La provincia de Jujuy, ubicada en el extremo norte del país y limítrofe con Chile y Bolivia, se presenta como uno de los casos más representativos. Allí, el Gobierno provincial mantiene negociaciones con empresas dedicadas a la explotación de litio para que contribuyan a la inversión en rutas clave, aunque insiste en que también es necesaria la participación del Estado nacional.
Uno de los tramos más afectados es la cuesta del Ipán, un sector de la ruta nacional 54 que alcanza los 4.170 metros sobre el nivel del mar y conecta el noroeste argentino con Chile. Esta vía constituye el principal acceso a dos minas de litio en funcionamiento y a otros cuatro proyectos en desarrollo. Sin embargo, el tránsito constante de camiones de gran porte contrasta con el recorte del 72 % en la inversión vial aplicado por el Gobierno nacional, lo que ha acelerado el deterioro del camino.
Pobladores de la zona de las Salinas Grandes denuncian desniveles, curvas dañadas y un estado general de abandono que incrementa el riesgo tanto para transportistas como para turistas. Además del impacto ambiental, señalan que la infraestructura no está preparada para soportar el volumen de transporte pesado asociado a la actividad minera.
La paradoja se repite en distintas regiones del país: mientras Argentina promueve grandes inversiones en minería e hidrocarburos mediante incentivos fiscales, la falta de mantenimiento de las rutas termina afectando a esas mismas actividades productivas. Desde el Gobierno de Jujuy aseguran que las empresas mineras están dispuestas a aportar fondos para la reparación de carreteras, pero subrayan que es imprescindible un acuerdo coordinado con la Nación.

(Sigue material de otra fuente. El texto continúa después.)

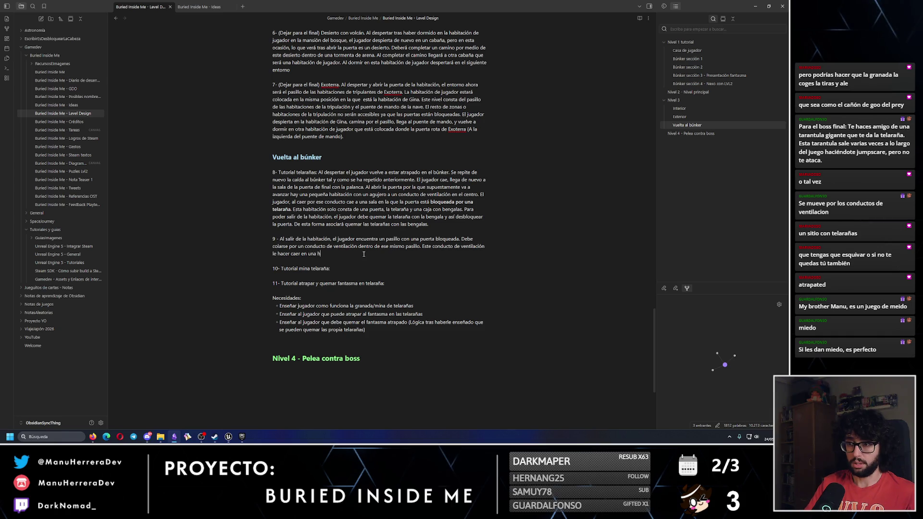
type("a habitació")
type("n ")
type("con u")
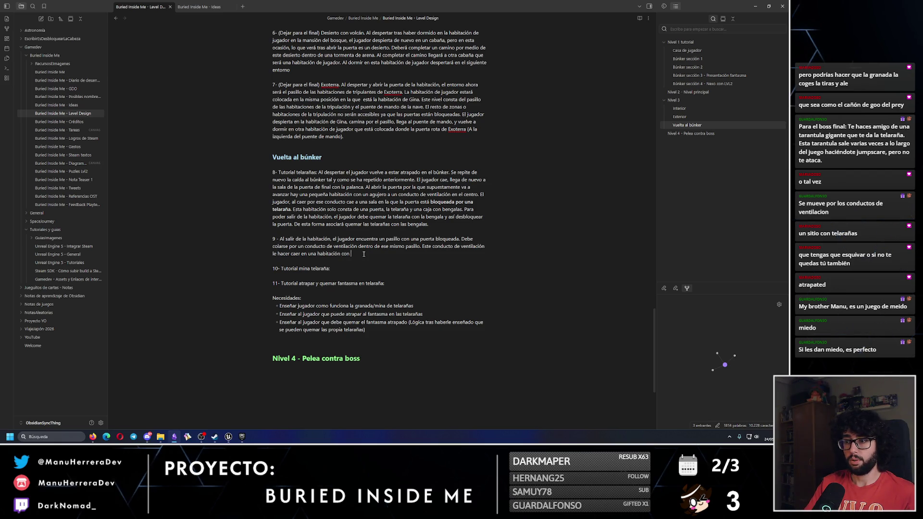
type("na s")
type("ta y")
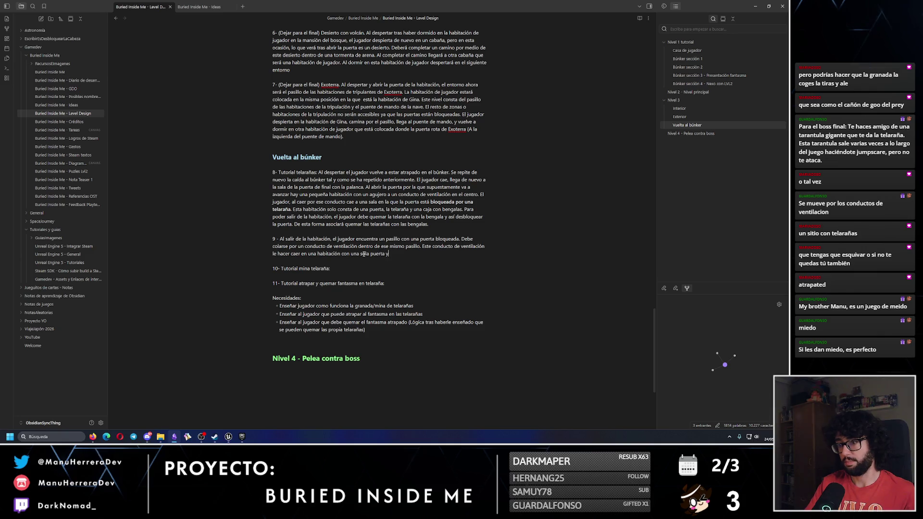
key("BackSpace")
key("BackSpace")
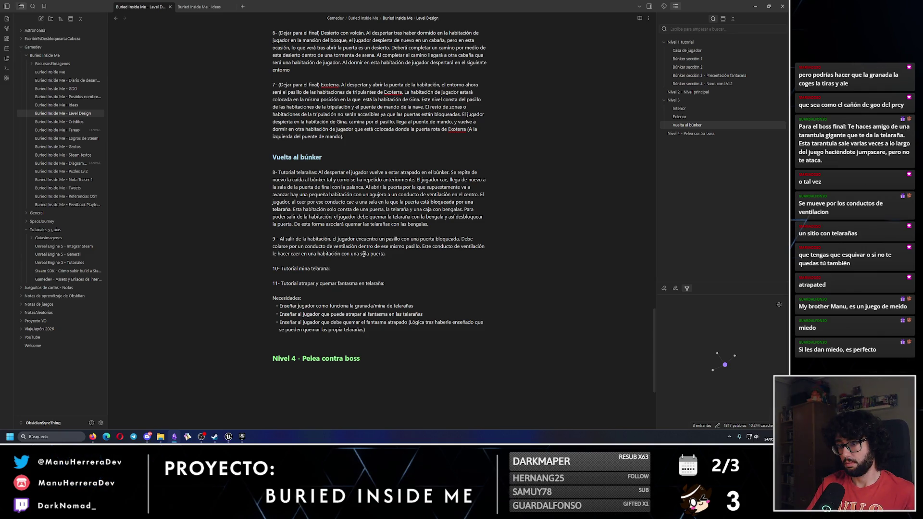
Add that on leaving the room, the player first sees a web-mine dispenser in front of him.
left_click(347, 268)
type("Al salir de la hab")
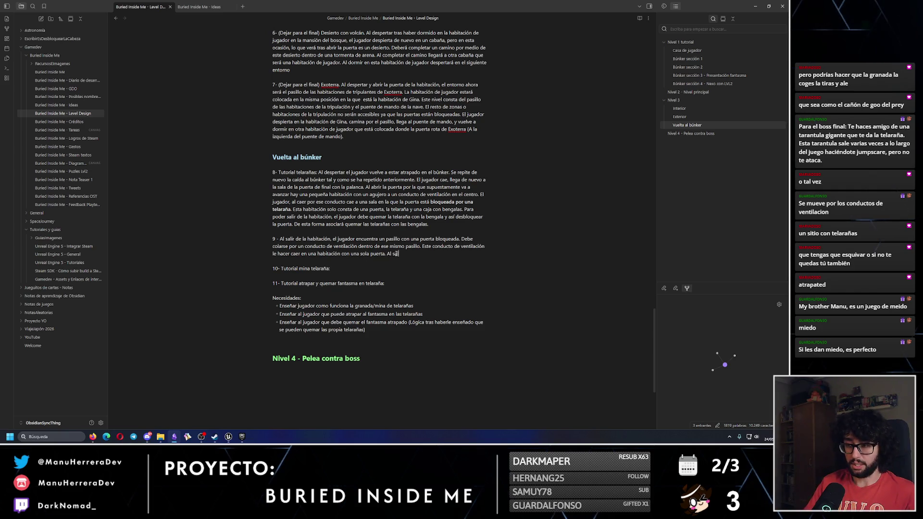
type("itación")
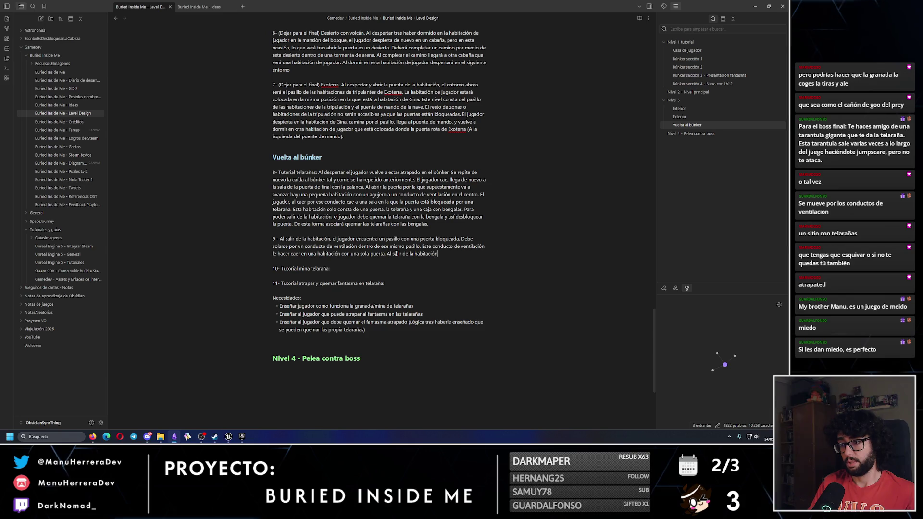
type(" lo primero que verá")
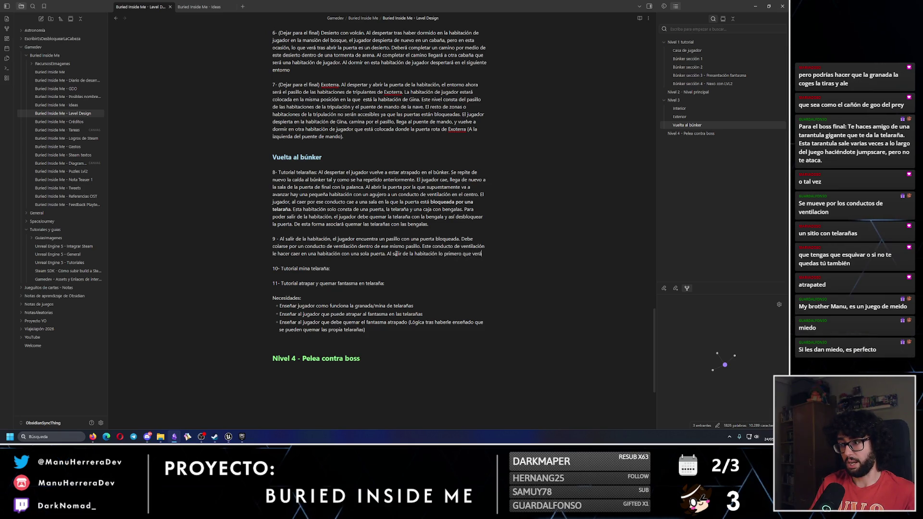
type(" frente a él es")
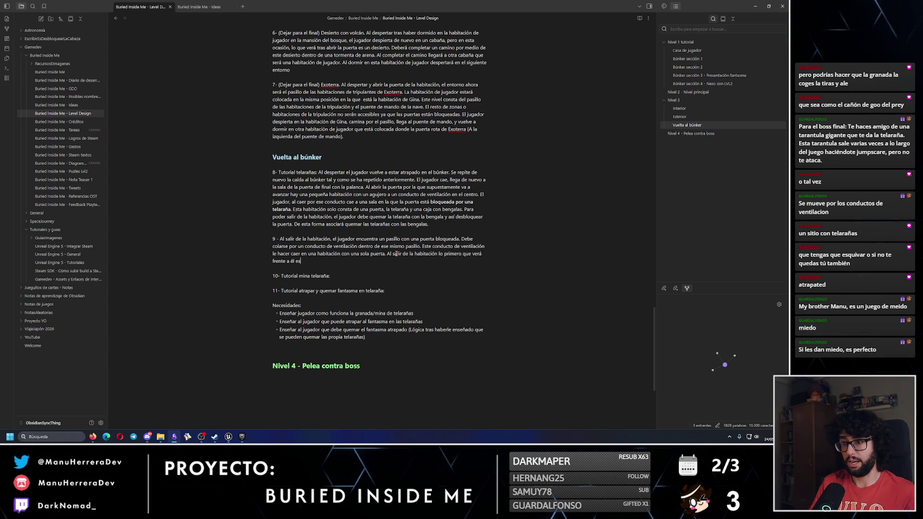
type(" un dispensador de ")
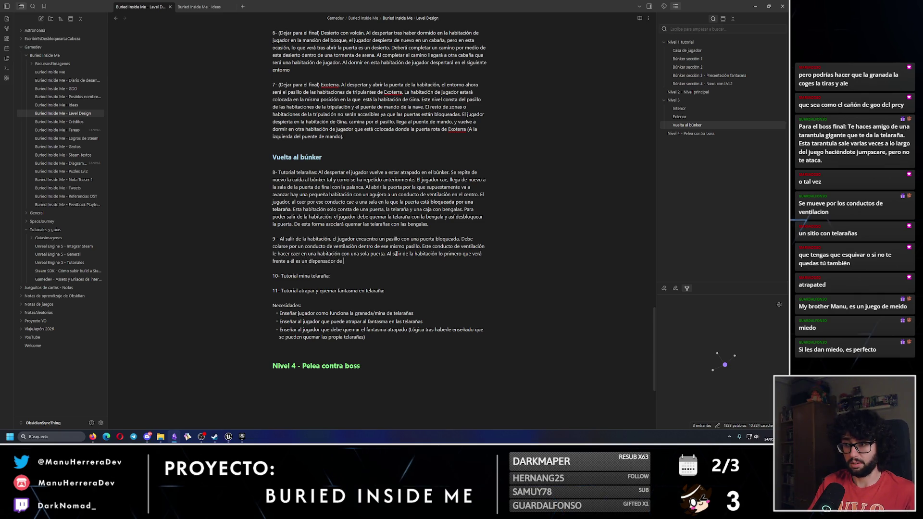
type("minas de telara")
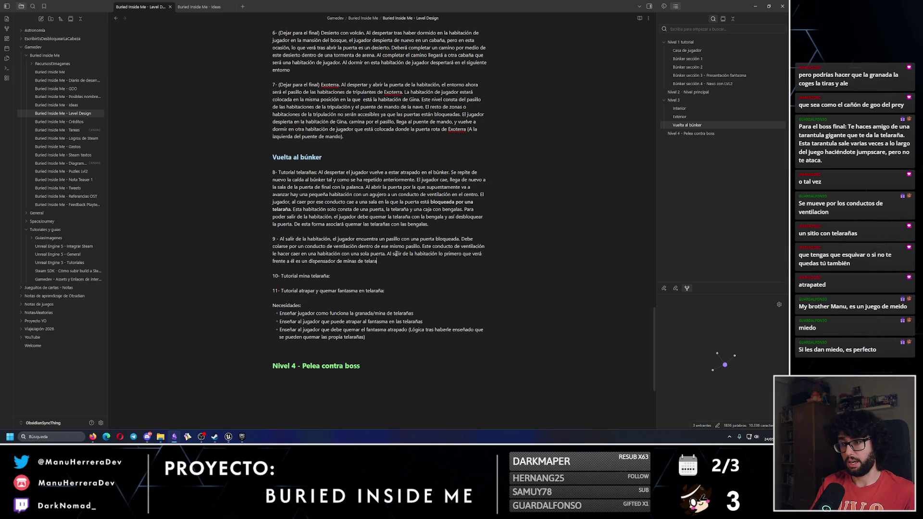
type("ñas.")
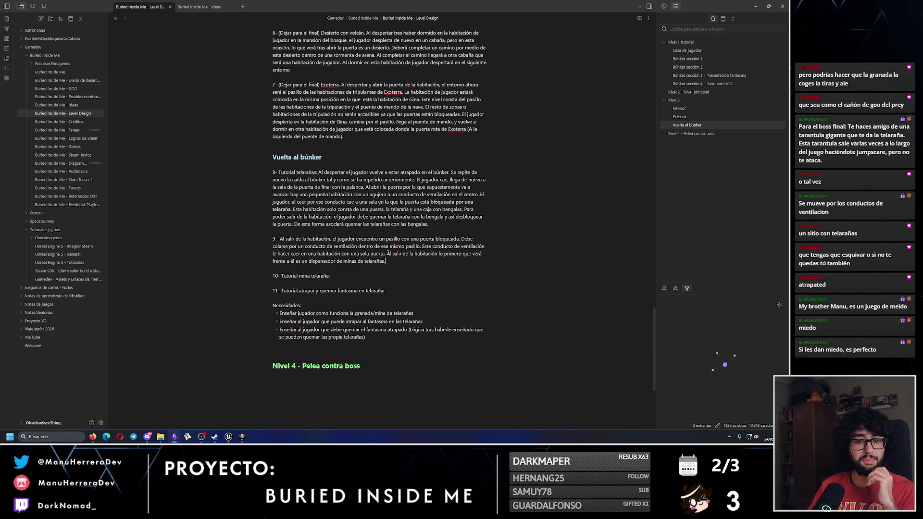
left_click(346, 276)
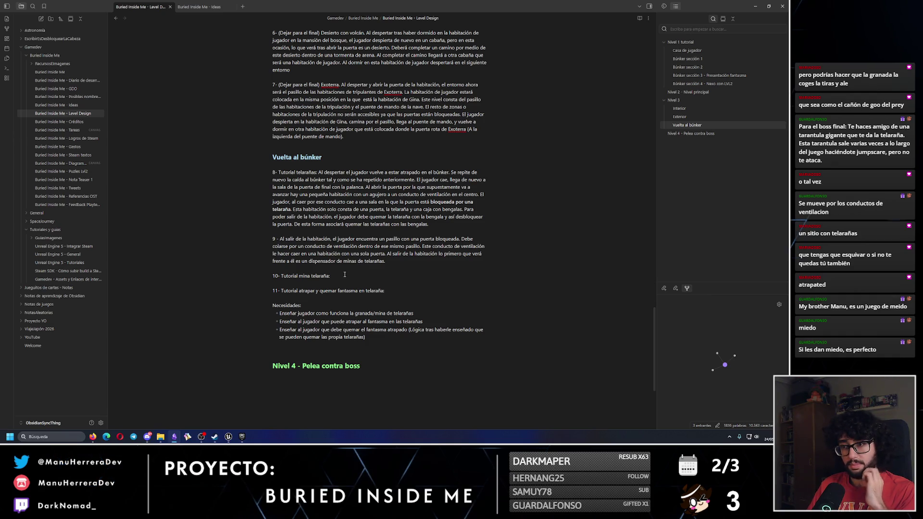
key("ctrl+f")
type("mine")
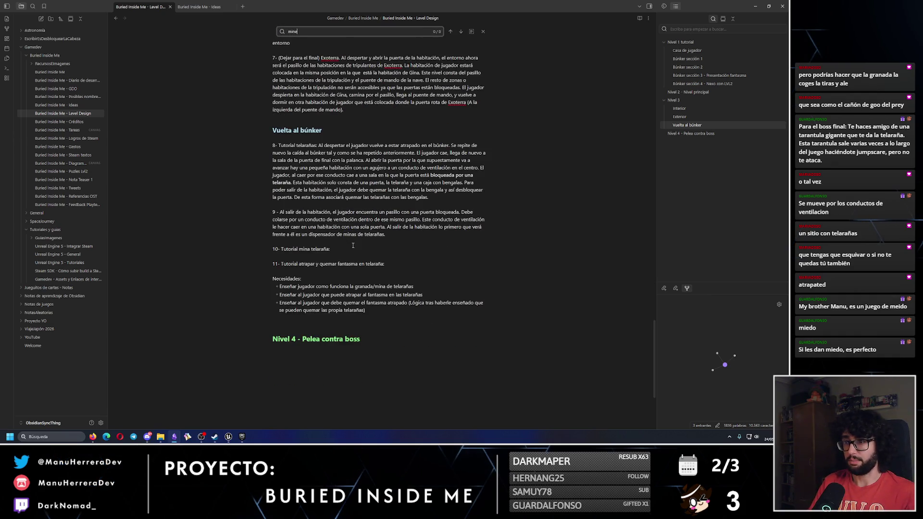
key("BackSpace")
type("as")
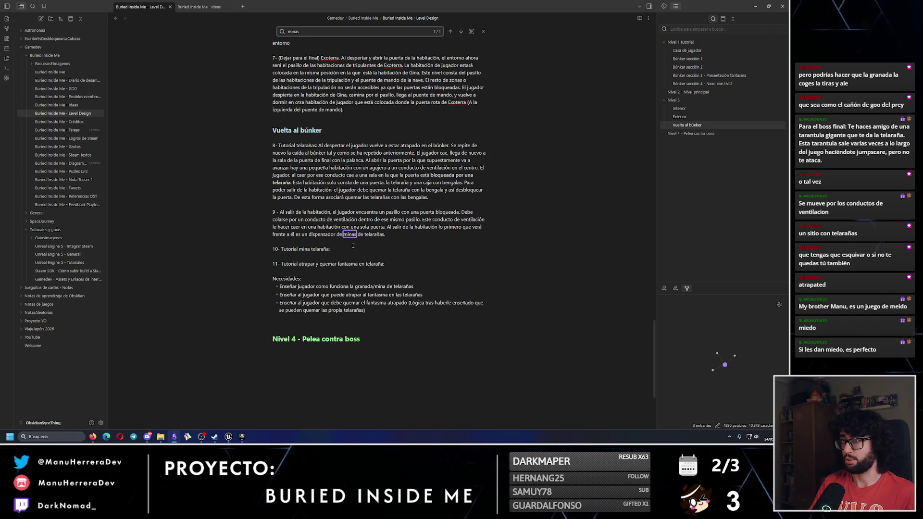
left_click(353, 243)
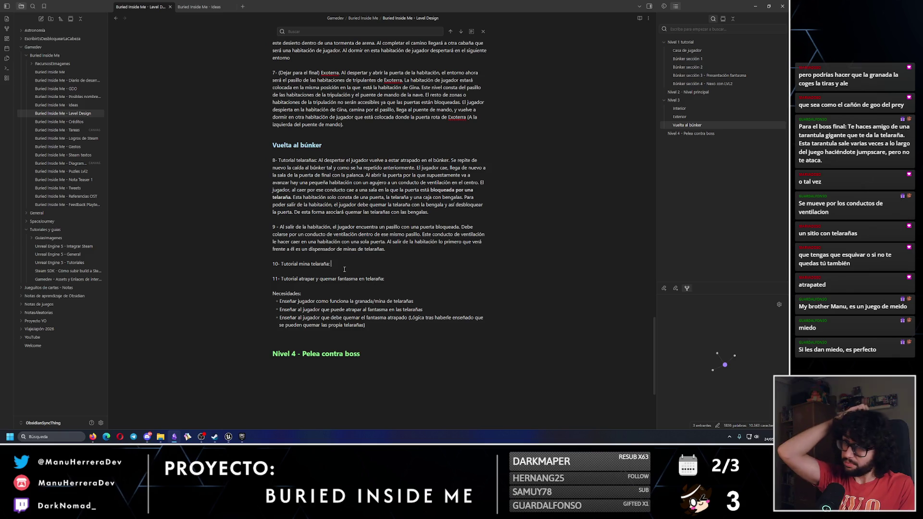
left_click(344, 270)
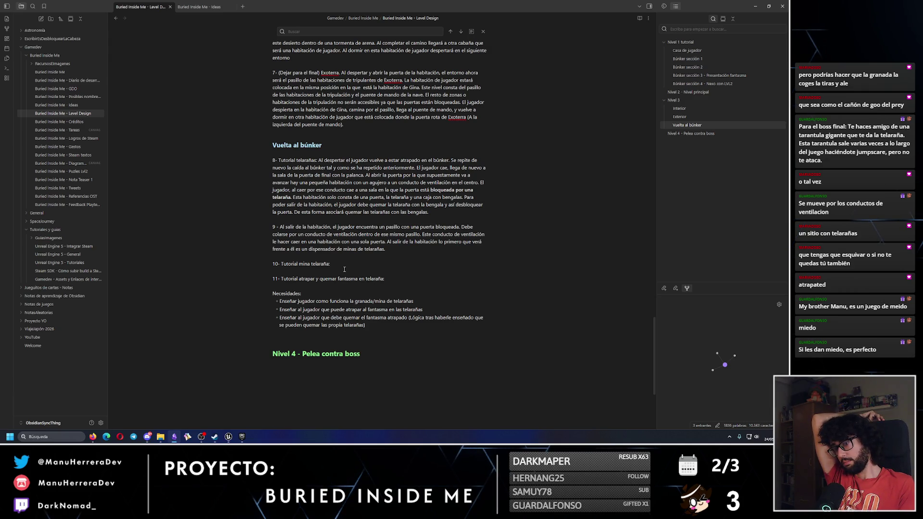
Write step 10: in this room the player uses the dispenser to get mines and learn to use them.
type("En esta habitación el ")
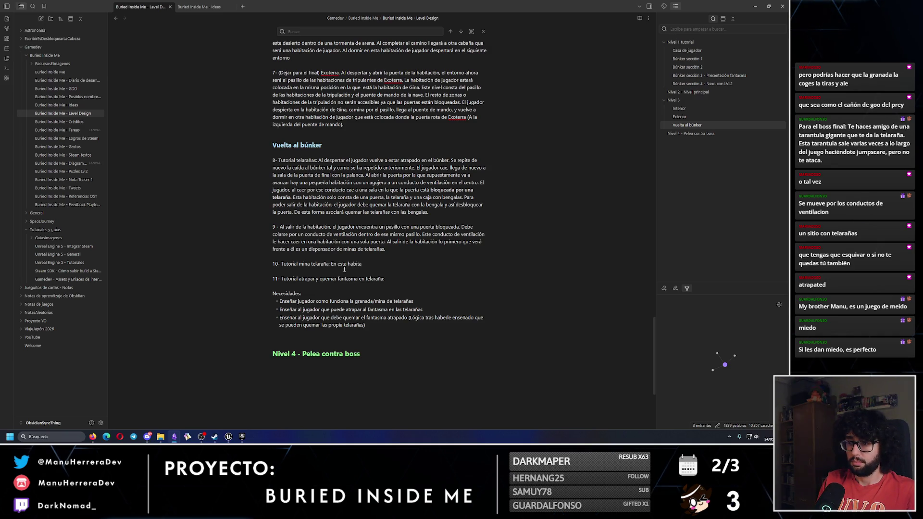
type("jugador pue")
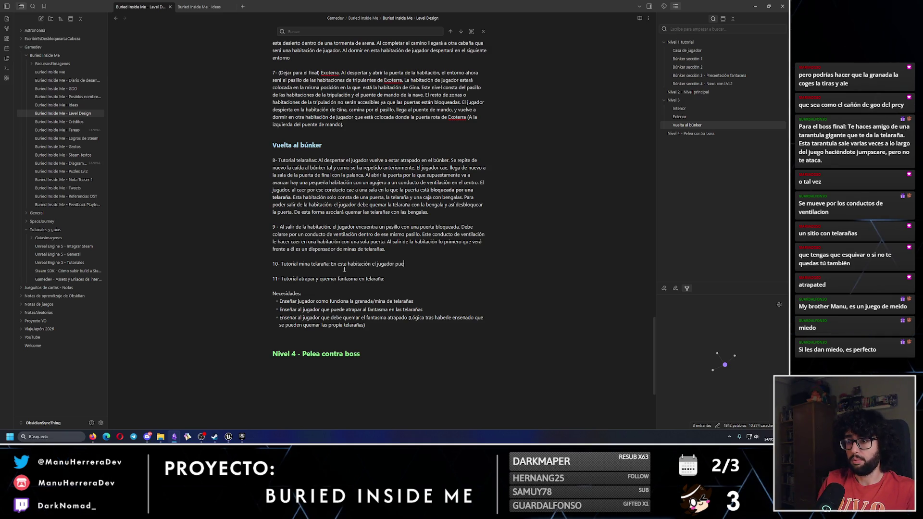
type("de interactuar con el d")
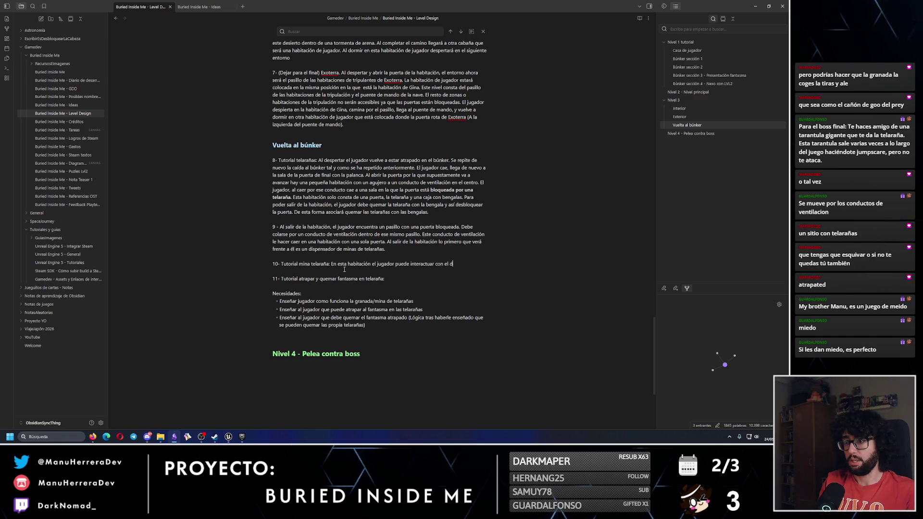
type("ispensador de minas. Co")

El debate sobre el estado de las rutas también se vincula con la seguridad vial. En Jujuy, los accidentes de tránsito habrían aumentado un 3 % durante 2025, una cifra que familiares de víctimas recuerdan mediante la colocación de estrellas amarillas en distintos tramos de las carreteras. Reclaman un trabajo conjunto entre el sector público y privado para reducir los siniestros.
El desafío se extiende a otras provincias con fuerte presencia minera y a Neuquén, epicentro de la actividad hidrocarburífera. Aunque estas industrias generan empleo y dinamizan la economía, persiste la discusión sobre los efectos negativos en el ambiente y en la infraestructura, así como sobre el verdadero impacto de este modelo extractivo en el desarrollo social a largo plazo.